**DAFTAR TUGAS:**
a – Menurut teks tentang Abu Teupin Raya, pada tanggal berapa dan di gampong mana ia lahir?
b – Lanjutkan teks tentang Abu Teupin Raya mulai dari kalimat terakhirnya.

**TEKS UNTUK DITELAAH:**
..............................

Abu Teupin Raya, Ulama Produktif Jebolan al-Azhar

Oleh: Muhammad Farhan Sufyan*
(Sumber: ypidarussaadah.id)
Sejarah keilmuan Aceh telah pernah mencapai puncak tertinggi. Kemajuan literasi telah tampak tempo hari. Tentu dengan bukti-bukti yang telah absah, melalui epigrafi, filologi pada manuskrip-manuskrip dan lain sebagainya. Bahkan tidak hanya kemajuan pesat di alam Melayu, diplomasi kerajaan Aceh pada masa Sultan Iskandar Muda telah terjalin kuat. Tidak hanya dengan bangsa timur, bahkan melintasi Benua Eropa dengan bangsa barat.

Namun, di saat penjajah datang. Aceh dikacaukan dari berbagai segi. Walaupun ia menjadi tanah modal untuk kemerdekaan Indonesia, tapi banyak sisi dan segi yang terkuras. Terutama di sosio-intelektual. Perjuangan rakyat Aceh demi membela dirinya sendiri telah melibatkan banyak masyarakat, uleebalang serta ulama turun gunung. Begitulah keadaan tanah rincong dari 1900-2000.

Dalam masa tersebut, dunia intelektual menjadi sangat terperosot. Kurikulum pendidikan menjadi amburadur karena kependudukan Belanda dan Jepang. Sehingga dibutuhkan sosok pembaharu yang dapat diterima oleh khalayak masyarakat.

Selayang Pandang Hidup Abu Teupin Raya

Pada 17 Ramadhan 1339 H, di Gampong Kayee Jatoe, lahirlah sosok pelita umat, Tgk. Muhammad Ali Bin Muhammad Irsyad yang selanjutnya dikenal dengan Abu Teupin Raya atau Abu Lampoh Pala. Silsilah keluarganya merupakan keturunan bangsawan dan ulama. Ayahnya merupakan pahlawan berjasa ketika perang melawan Belanda. Sementara lewat ibunya mengalir darah ulama. Pendidikan yang didapat oleh Ali saat kecil sangat dinamis. Semuanya didapatkan dari asuhan dan didikan sang ayah yang menjadi guru sejati dalam hidupnya.

Abu Teupin Raya merupakan anak sulung dari tiga bersaudara (dua laki-laki, satu perempuan). Sejak usia dini, Abu Teupin Raya telah memperlihatkan kecenderungannya mendukung perubahan dan menggunakan nalar intelektual moderatnya dalam melakukan proses transfomasi ilmu pengetahuan. Sejak belajar dari orang tuanya ia telah menunjukkan kemapanan pemahamannya terhadap substansi kitab kuning dan ilmu-ilmu alat lainnya, seperti nahwu, sharf, balaghah dan lain-lainnya.

..............................

**BARIS YANG DITAMPILKAN:**
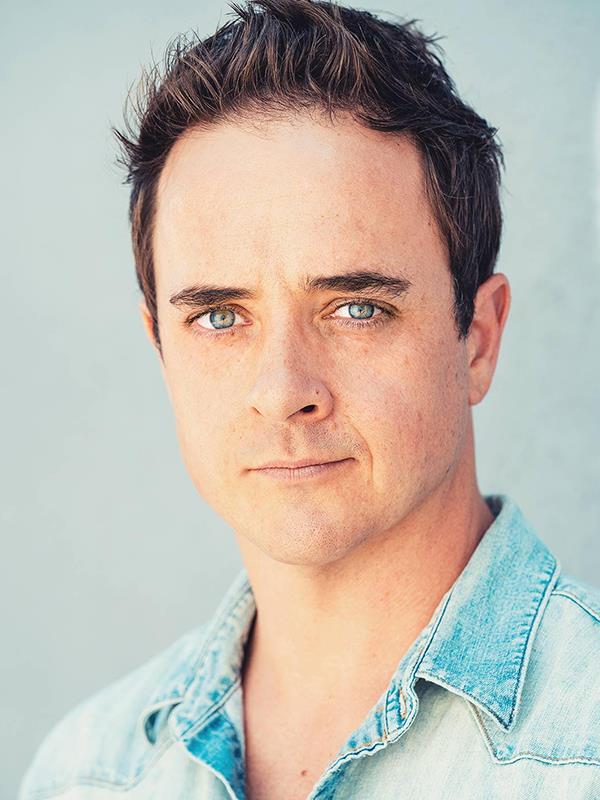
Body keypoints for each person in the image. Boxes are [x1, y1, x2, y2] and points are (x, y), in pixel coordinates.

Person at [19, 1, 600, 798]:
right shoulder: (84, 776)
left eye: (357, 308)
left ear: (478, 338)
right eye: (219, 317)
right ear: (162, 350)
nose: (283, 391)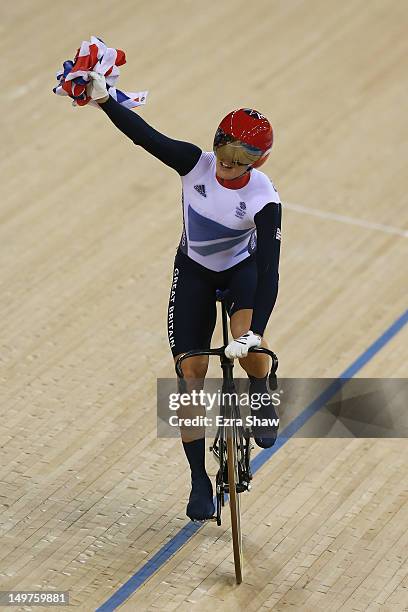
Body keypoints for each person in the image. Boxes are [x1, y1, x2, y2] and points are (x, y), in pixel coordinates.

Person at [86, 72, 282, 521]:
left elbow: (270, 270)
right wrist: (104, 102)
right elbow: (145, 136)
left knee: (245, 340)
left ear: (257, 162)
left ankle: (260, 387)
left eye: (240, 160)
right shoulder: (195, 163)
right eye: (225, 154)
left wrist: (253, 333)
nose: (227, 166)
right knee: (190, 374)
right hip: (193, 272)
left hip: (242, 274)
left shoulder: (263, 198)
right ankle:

..............................

**JAWABAN TUGAS:**
a – Pada 17 Ramadhan 1339 H di Gampong Kayee Jatoe.

b –
Ketika beranjak di umur delapan belas tahun, beliau beranjak dari pendidikan umum di sekolah Boemipoetra besutan Belanda. Ia lebih memilih hijrah ke Gampong Uteun Bayu Ulee Gle, Pidie Jaya sekarang. Demi menimba ilmu dari Teungku Abdul Majid bin Abdurrahman selama delapan tahun. Lalu Abu menikah dengan seorang anak putri dari keuchik Kayee Jatoe, yakni ummi Aminah binti Badai. Usia Abu kala itu 22 tahun, usai menikah dibawanya istri mendampinginya belajar di dayah.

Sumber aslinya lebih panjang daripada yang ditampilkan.